La azafata desaparece tras la cortina y los pretextos para no hablarse se terminan. Basta de drama. Es momento de enfrentar, con la necesaria madurez, este problema de pareja.

- Okey, padre, usted decide: ¿nos pasamos a primera o qué?

- Me parece que primero tendríamos que aclararle el malentendido.

Las aflautadas copas de Möet llegaron, bien al polo, y con ellas, los mantelitos, los engreimientos, los piqueítos. La mariconera Ferragamo con las mediecitas, las anteojeras, el espejito, el calzador y un completo set de productos de belleza L’Occitane en Provence: crema de noche, crema de día, crema de manos, crema de pies. Alrededor de nosotros, crece un sordo cuchicheo. Los demás comienzan a mirarnos feo desde sus asientos, primero con fastidio, luego con rencor y, finalmente, con cara de motín a bordo, qué buena raza, por qué las gollerías si todos pagamos lo mismo, por qué los privilegios, por qué la desunión. Son los pasajeros pobres del Titanic que no alcanzaron botes salvavidas y nos miran con odio solo porque somos señoronas de abolengo siendo rescatadas con nuestros abrigos de visón.

- No hay problema, ¿se lo dice usted o se lo digo yo?

- No hace falta que me ustees, Beto. Díselo tú nomás. Me parece que es lo más correcto.

- Está bien, yo se lo digo. ¿Puedo preguntar tu nombre?

- Mateo, como el evangelista.

Sentí que estaba siendo colocado en una encrucijada mortal. A estas alturas, nuestra anfitriona estaba ya tan ilusionada con el tempestuoso romance que casi me daba pena tener que romperle el corazón confesándole la aburrida verdad.

- Chicos: sus asientos ya están listos. Pueden pasar…
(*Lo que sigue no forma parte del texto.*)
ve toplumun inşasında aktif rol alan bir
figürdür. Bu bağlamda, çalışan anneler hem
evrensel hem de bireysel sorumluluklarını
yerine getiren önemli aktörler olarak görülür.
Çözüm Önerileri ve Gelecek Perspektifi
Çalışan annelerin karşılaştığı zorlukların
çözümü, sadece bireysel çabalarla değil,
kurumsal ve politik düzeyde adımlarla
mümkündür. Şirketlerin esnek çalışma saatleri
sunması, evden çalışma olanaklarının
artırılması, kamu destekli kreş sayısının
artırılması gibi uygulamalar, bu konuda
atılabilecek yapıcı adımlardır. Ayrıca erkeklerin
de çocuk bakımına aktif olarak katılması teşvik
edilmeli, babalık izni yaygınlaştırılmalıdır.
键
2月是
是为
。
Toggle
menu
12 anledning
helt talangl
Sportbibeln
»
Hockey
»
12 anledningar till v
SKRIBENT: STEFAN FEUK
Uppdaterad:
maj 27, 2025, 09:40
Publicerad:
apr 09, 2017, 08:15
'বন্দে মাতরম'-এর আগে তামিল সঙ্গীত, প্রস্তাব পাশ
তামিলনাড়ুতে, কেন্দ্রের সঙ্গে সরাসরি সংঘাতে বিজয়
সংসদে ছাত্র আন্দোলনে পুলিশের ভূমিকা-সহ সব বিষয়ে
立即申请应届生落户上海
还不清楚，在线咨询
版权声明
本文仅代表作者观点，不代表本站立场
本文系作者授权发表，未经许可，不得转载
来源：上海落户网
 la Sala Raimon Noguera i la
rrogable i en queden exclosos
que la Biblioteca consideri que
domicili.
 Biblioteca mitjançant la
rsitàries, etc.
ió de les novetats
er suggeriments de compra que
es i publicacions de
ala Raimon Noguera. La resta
¿En serio no se daba cuenta de que Fray Mateo era un amor inviable, prohibido? Ahora que lo miraba con detenimiento, el curita no estaba nada mal, no, no, no, tenía todo muy bien puestecito y muy en su lugar, el padrecito estaba como le daba la reverenda gana. Como Dios mandaba: Señooor, me has mirado a los ojos. Sonriendo has dicho mi nombreee. Ese Dios –que le daba barba al que no tenía quijada– lo había hecho bonito en vano. Bonito y célibe. No apto para el consumo humano. Qué desperdicio. No había derecho. Si estaba más bueno que el pan con chancho. Las últimas ganas que tenía de romperle el hechizo se me quitaron por completo. ¿Había razón acaso para pincharle el globo a nuestra afanosa celestina aérea? ¿Revelarle que él era, en realidad, un religioso al que yo ni siquiera conocía? Imposible. Ella tenía derecho a vivir el ensueño. Y yo, también. Así que salud, pescador de hombres, alza tu copa y hagamos de cuenta que nos estamos yendo a Florencia de luna de miel, porque yo no pienso desmentir nada.

- No sean tímidos, chicos, pasen ustedes, adelante.

- Le agradezco, señorita, pero, la verdad es que no sería justo, prefiero quedarme, aquí estoy bien.

- ¿Y usted, señor Ortiz?

- Yo también. Estamos muy cómodos aquí. No se preocupe.

Es bueno que sepas, Mateo, que yo soy como el apóstol San Pablo y estoy teniendo, en este momento, mi epifanía, que estoy cayéndome del caballo y que, por fin, veo la luz. Tú, necesitas mis manos. Mi cansancio que a otros descanse. Amor que quiera seguir amando. Y en verdad te digo que me quedaré contigo en clase turista. En la pobreza y en la abundancia. En la salud y en la enfermedad. Voy a hacer todo este viaje contigo, Mateo. A tu lado, hasta el final. En la arena, he dejado mi barca. Junto a ti, buscaré otro mar.